Monoculture reinforces biases
Unfortunately, one of the less talked about side effects of monoculture is that a company with a strong “culture fit” could be unintentionally reinforcing cultural biases and stereotypes. A culture of sameness is unlikely to self-examine if everyone is already operating on the same wavelength. This effectively creates a breeding ground for unconscious bias that in all likelihood perpetuates stereotypes and discourages thought-diversity. This could mean that “culture fit” is actually a hidden source of stress instead of a relaxing perk for some of your employees. Practically--depending on your culture, of course--this means that monoculture could be unintentionally working in opposition to other cultural initiatives such as transparency values or diversity and inclusion.
It stalls thought leadership
Third, having entire teams that think the same way stalls creativity and innovation, which is often the cornerstone of tech companies to building an unstoppable, ground-breaking enterprise. A company may shoot out of the gate with an energized, forward-thinking workforce--perhaps in part due to the synchronicity of similar minds working closely together. However, once a company has established themselves, turnover rates could slow progress even further if Talent and Acquisitions is replacing talent with similar-minded recruits. Why? Thought-leadership inevitably involves seeing things from a new perspective, and if a company isn’t getting periodic doses of new perspectives, then naturally the ability to problem-solve and creatively evolve is going to atrophy over time.
What to do instead:
First, consider banning “culture fit” in your hiring initiatives and instead use a “values-add” technique which involves measuring a candidate by what they bring to the table and how that could complement the assets of other employees. How can you make their differences or uniqueness an asset to the company?

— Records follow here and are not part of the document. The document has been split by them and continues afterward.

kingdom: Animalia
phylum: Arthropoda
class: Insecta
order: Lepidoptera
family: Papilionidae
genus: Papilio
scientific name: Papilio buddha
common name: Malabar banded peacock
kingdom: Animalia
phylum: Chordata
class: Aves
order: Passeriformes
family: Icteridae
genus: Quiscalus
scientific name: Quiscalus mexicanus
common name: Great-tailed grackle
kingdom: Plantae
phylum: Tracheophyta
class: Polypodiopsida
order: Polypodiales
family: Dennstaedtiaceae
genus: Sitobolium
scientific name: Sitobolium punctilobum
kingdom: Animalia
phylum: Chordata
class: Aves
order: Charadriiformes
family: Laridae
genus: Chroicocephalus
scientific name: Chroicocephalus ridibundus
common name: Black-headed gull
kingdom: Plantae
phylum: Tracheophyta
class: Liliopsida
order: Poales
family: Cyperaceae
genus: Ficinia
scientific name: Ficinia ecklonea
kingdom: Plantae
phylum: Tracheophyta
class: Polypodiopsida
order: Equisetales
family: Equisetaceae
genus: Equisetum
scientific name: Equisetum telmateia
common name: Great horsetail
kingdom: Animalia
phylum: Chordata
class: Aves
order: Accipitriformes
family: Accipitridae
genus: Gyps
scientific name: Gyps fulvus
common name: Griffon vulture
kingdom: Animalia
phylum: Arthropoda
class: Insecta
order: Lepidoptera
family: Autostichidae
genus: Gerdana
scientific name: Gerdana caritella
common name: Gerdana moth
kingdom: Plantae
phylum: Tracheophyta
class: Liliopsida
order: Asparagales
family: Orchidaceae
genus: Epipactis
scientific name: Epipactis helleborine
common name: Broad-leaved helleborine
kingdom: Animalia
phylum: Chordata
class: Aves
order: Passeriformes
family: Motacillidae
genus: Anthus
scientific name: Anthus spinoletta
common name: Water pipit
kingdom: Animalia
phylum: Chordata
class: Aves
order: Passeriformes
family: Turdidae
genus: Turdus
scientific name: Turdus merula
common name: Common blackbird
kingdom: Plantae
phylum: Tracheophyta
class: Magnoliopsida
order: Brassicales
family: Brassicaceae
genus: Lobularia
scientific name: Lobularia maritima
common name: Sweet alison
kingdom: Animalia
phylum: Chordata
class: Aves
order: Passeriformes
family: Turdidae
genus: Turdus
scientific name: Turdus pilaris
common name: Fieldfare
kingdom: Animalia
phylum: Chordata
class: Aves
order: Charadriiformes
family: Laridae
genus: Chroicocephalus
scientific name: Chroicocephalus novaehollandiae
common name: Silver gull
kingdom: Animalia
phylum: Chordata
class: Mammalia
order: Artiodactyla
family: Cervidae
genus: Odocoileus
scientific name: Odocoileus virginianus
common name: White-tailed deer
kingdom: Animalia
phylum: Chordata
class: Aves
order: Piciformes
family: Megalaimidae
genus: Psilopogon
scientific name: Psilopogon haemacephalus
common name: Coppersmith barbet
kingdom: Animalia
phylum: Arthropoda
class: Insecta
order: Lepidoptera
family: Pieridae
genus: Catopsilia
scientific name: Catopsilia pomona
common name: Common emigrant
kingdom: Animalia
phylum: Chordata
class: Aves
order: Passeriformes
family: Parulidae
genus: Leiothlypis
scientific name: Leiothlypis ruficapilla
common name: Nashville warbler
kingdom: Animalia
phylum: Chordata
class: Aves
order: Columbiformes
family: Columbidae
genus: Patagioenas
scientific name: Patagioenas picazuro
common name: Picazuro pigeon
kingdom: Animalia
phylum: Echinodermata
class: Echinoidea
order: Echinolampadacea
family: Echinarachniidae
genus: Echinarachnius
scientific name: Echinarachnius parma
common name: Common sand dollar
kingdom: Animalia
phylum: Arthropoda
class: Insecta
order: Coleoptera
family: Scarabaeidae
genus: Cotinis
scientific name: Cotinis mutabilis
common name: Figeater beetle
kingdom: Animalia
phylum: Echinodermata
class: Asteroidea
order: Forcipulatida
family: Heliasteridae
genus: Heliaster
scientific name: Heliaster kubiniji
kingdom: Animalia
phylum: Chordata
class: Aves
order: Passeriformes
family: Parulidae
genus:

Second, according to Atlassian’s Head of Diversity and Belonging, Aubrey Blanche, scrambling to hire “diverse” talent has diminishing returns. Blanche recommends fostering a broader sense of belonging by creating a welcoming environment where employees can respect each other’s experiences. The key to attracting diversified talent is to create a space where underrepresented groups won’t feel further marginalized by company values, behavior, or infrastructure.
Third, create the right kind of inclusive, self-selecting talent pool by weeding out toxic workplace behavior--including intolerance--by screening candidate’s social media. Candidates with minority identities already operate under significantly more stress than those with well-represented identities, so it follows that a company at peak performance will have removed as many stressors--i.e. intolerant behavior--as possible to create a level playing field for their employees.